Monday, April 9, 2012

WEB OF SCARLET SPIDER #1 - November 1995

Virtual Mortality Part One - There’s a New Spider in Town
Credits: Tom DeFalco (plot), Todd Dezago (script), Paris Karounos (penciler), Randy Emberlin (inker), Steve Dutro (letterer), Kevin Tinsley (colorist)

The Plot: Scarlet Spider stops a helicopter from hijacking a van, unaware that the van is carrying stolen computer components and the helicopter is piloted by Dr. Octopus’ henchmen. Later, her men try to steal the components again from the police, and this time manage to escape Scarlet Spider. Crimelord Tso is dismayed to learn of his competitor’s tenacity.

The Subplots: Ben Reilly searches for a job, eventually finding work at a restaurant named Noir. The manager, Joey, later gets into a car with Tso.

Web of Continuity: Doctor Octopus has been “killed” by Kaine at this point, as a part of the rather lazy attempt to build the character up at the expense of established villains. He’s been replaced by the female Doctor Octopus, who we later learn is Seward Trainer’s daughter.

*See _________ For Details: This story is continued in Amazing Scarlet Spider #1.Link
Production Note: All of the Spider-titles have been renumbered and renamed after Scarlet Spider for the next two months (Marvel’s marketing department loved the X-titles' similar stunt during “Age of Apocalypse”). Unlike the rest of the titles, Web of Scarlet Spider lasts four issues instead of two for some vaguely defined marketing reasons.

Review: Web of Scarlet Spider #1 kicks off the Scarlet Spider stunt, setting up a timeless storyline that centers on the horrors of virtual reality. In this issue, we learn that Dr. Octopus and a gangster are competing for a stash of computer chips, and poor Scarlet Spider has been caught in the middle of their feud. This somehow leads to Ben doubting himself and declaring himself a failure when compared to Peter. Later, we’re supposed to feel even sorrier for Ben as he’s unable to find a job. These are obviously attempts to evoke the “classic” feel of Spider-Man as the insecure, hard-luck hero with real problems, and while these scenes are the best moments of the issue, they still feel tired and predictable.

Ben’s having these problems because they’re the ones Marvel thinks he’s supposed to be having, not because there’s a great concept behind them, which makes the delivery feel tedious. The action that lands Ben his job, helping a waitress pick up a tray of food before it hits the ground, is a tired cliché that goes back to the Flash’s origin story. (A virtually identical scene appears in the first Spider-Man movie, although I doubt anyone involved read this specific comic.) When we aren’t getting the recycled secret identity scenes, the audience is forced to endure repetitive fight scenes that are horribly rendered by Paris Karounos. Not only are the characters repulsive, but the action is often hard to follow, making me wonder just how bad “cartoony” work had to be in the ‘90s before an editor would turn it down.

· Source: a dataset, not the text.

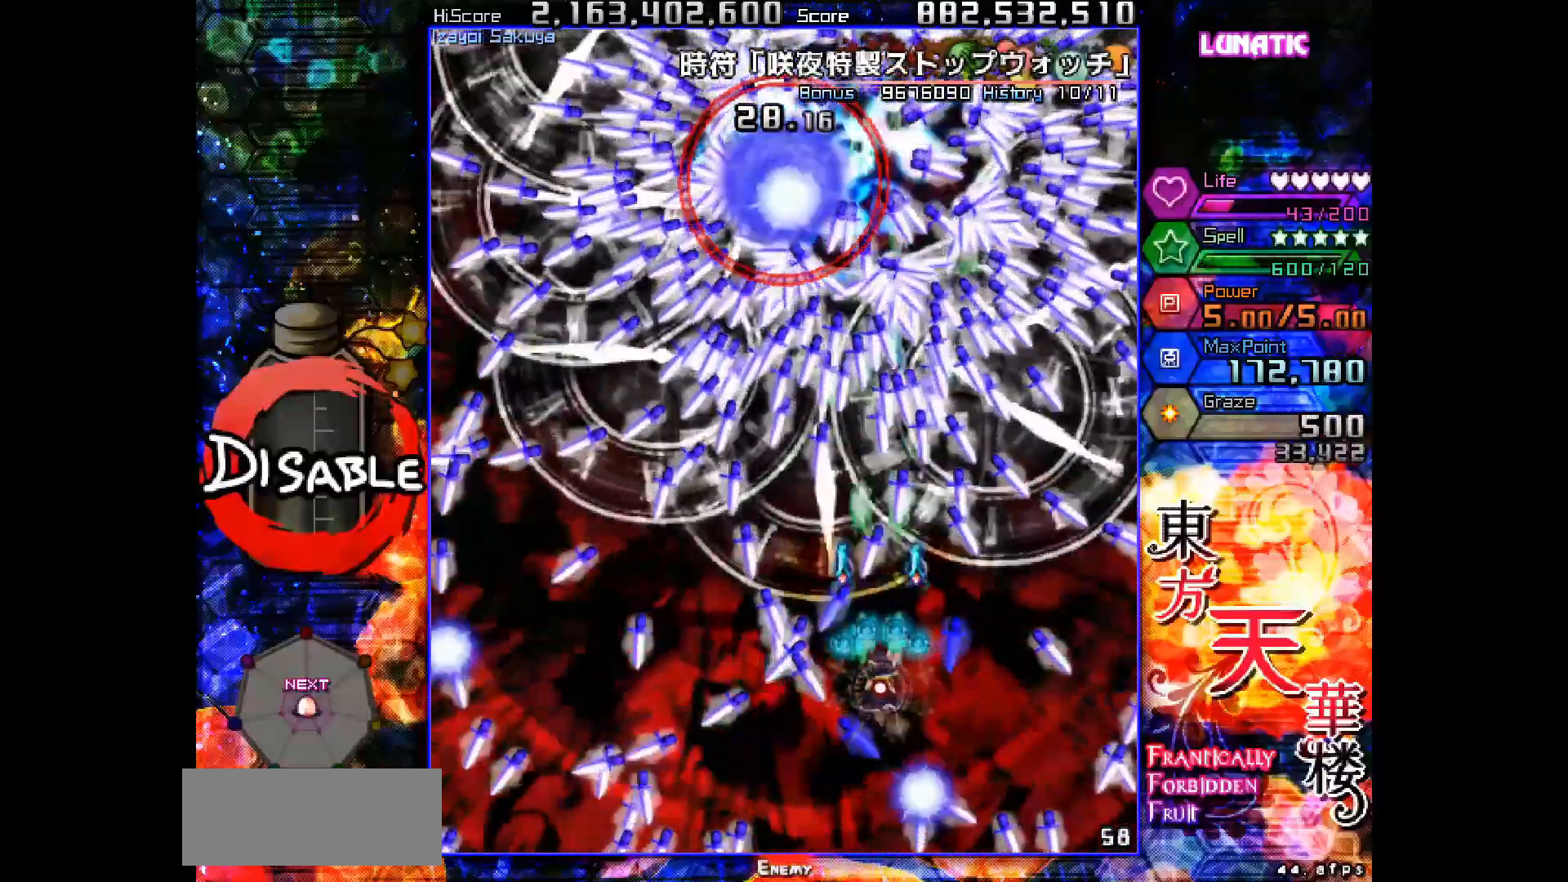
{"keys": ["shot", "slow"], "events": [[17, "left", "down"], [17, "up", "down"], [83, "left", "up"], [133, "up", "up"], [350, "left", "down"], [367, "up", "down"], [417, "left", "up"], [433, "up", "up"]]}
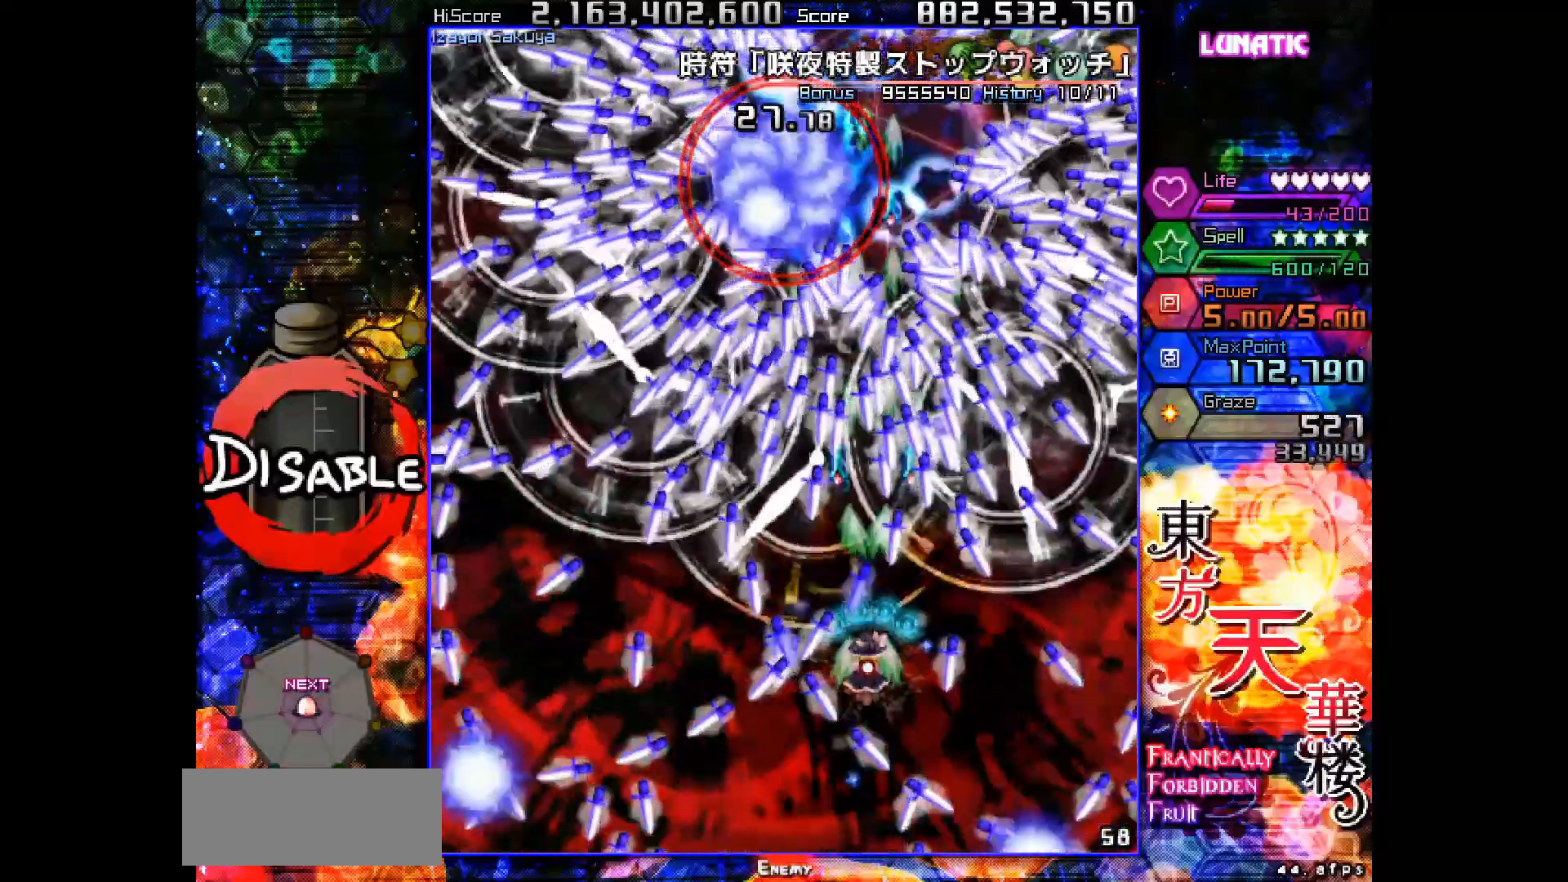
{"keys": ["shot", "slow"], "events": [[233, "down", "down"], [300, "down", "up"]]}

I’m not sure if even the most ardent clone saga fans will defend the renamed Scarlet Spider books. These are conspicuously bad filler comics rushed out in order to fulfill a marketing directive…we really didn’t need Life of Reilly to confirm this. They’re ugly, pointless, and boring. And somehow I’m stuck reviewing four of them.


Matt said...

I won't defend them exactly, though I did appreciate getting a little more Scarlet Spider action before Ben became Spider-Man. I loved (and still love) the Scarlet Spider costume.

But yeah, I seem to recall this storyline being pretty bad. And even now I remember thinking Paris Cullens' artwork was pretty awful.

And wasn't it next month when they used the gimmick of printing the cover logos with a special fifth color? That was one of the lamest "special" cover thingies they ever did...

thinkingcog said...

We have really hit the nadir of the Clone saga here, I mean Maximum Cloneage was an incomprehensible mess but even that had some stakes due to it being an "event" of sorts.
I remember this being such a come down after and even as a kid I noticed the "holding pattern" nature of the stories more than I should have.

What with Peter and MJ starring in the cop out that became "Spider-Man The Final Adventure" at around the same time this was a rough few months for the whole line.